Help for package visdat

Title:

Preliminary Visualisation of Data

Version:

0.6.0

Description:

Create preliminary exploratory data visualisations of an entire dataset to identify problems or unexpected features using 'ggplot2'.

Depends:

R (≥ 3.2.2)

License:

MIT + file LICENSE

LazyData:

true

RoxygenNote:

7.2.3

Imports:

ggplot2, tidyr, dplyr, purrr, readr, magrittr, stats, tibble, glue, forcats, cli, scales

URL:

https://docs.ropensci.org/visdat/, https://github.com/ropensci/visdat

BugReports:

https://github.com/ropensci/visdat/issues

Suggests:

testthat (≥ 3.0.0), plotly (≥ 4.5.6), knitr, rmarkdown, vdiffr, spelling, covr, stringr

VignetteBuilder:

knitr

Encoding:

UTF-8

Language:

en-US

Config/testthat/edition:

NeedsCompilation:

Packaged:

2023-02-02 00:52:14 UTC; nick

Author:

Nicholas Tierney

[aut, cre], Sean Hughes

[rev] (Sean Hughes reviewed the package for rOpenSci, see https://github.com/ropensci/onboarding/issues/87), Mara Averick [rev] (Mara Averick reviewed the package for rOpenSci, see https://github.com/ropensci/onboarding/issues/87), Stuart Lee [ctb], Earo Wang [ctb], Nic Crane [ctb], Christophe Regouby [ctb]

Maintainer:

Nicholas Tierney <nicholas.tierney@gmail.com>

Repository:

CRAN

Date/Publication:

2023-02-02 03:10:02 UTC

visdat

Description

visdat is a package that helps with the preliminary visualisation of data. visdat makes it easy to visualise your whole dataset so that you can visually identify problems.

Author(s)

Maintainer: Nicholas Tierney nicholas.tierney@gmail.com (ORCID)

Other contributors:

Sean Hughes (ORCID) (Sean Hughes reviewed the package for rOpenSci, see https://github.com/ropensci/onboarding/issues/87) [reviewer]
Mara Averick (Mara Averick reviewed the package for rOpenSci, see https://github.com/ropensci/onboarding/issues/87) [reviewer]
Stuart Lee [contributor]
Earo Wang [contributor]
Nic Crane [contributor]
Christophe Regouby [contributor]

Pipe operator

Description

See magrittr::%>% for details.

Usage

lhs %>% rhs

Arguments

lhs

A value or the magrittr placeholder.

rhs

A function call using the magrittr semantics.

Value

The result of calling rhs(lhs).

Abbreviate all variables in a data frame

Description

It can be useful to abbreviate variable names in a data set to make them easier to plot. This function takes in a data set and some minimum length to abbreviate the data to.

Usage

abbreviate_vars(data, min_length = 10)

Arguments

data

data.frame

min_length

minimum number of characters to abbreviate down to

Value

data frame with abbreviated variable names

Examples

long_data <- data.frame(
  really_really_long_name = c(NA, NA, 1:8),
  very_quite_long_name = c(-1:-8, NA, NA),
  this_long_name_is_something_else = c(NA, NA,
                                       seq(from = 0, to = 1, length.out = 8))
)

vis_miss(long_data)
long_data %>% abbreviate_vars() %>% vis_miss()

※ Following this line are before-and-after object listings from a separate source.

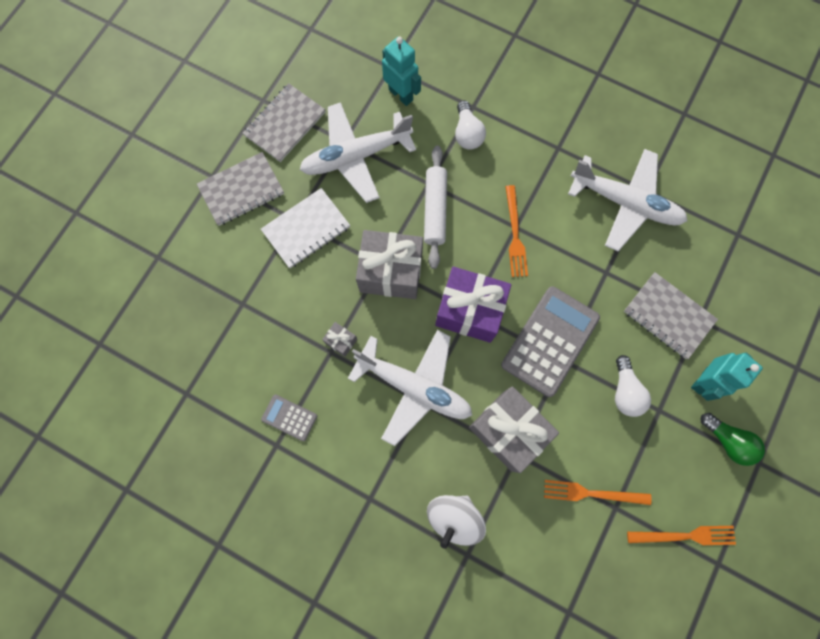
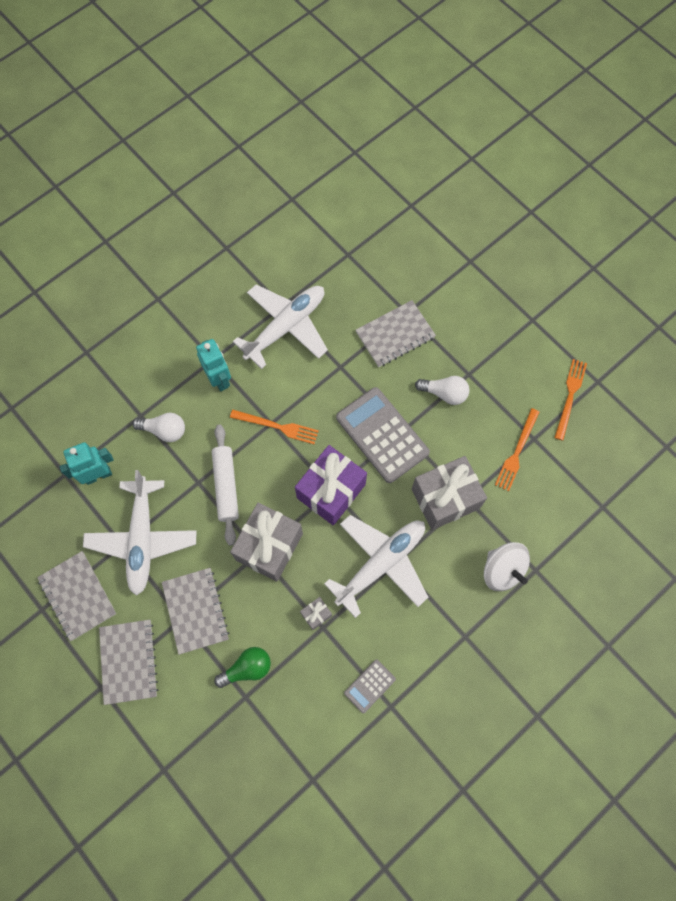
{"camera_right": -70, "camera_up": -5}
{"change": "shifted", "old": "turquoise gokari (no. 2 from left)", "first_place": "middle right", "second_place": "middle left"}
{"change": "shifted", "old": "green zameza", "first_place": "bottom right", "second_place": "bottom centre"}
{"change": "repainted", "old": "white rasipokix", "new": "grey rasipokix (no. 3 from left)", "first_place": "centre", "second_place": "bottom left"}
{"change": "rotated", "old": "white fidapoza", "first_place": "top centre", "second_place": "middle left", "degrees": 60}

A small toy dataset of binary data with missings.

Description

A dataset containing binary values and missing values. It is created to illustrate the usage of vis_binary().

Usage

dat_bin

Format

A data frame with 100 rows and 3 variables:

x: a binary variable with missing values.
y: a binary variable with missing values.
z: a binary variable with no missing values.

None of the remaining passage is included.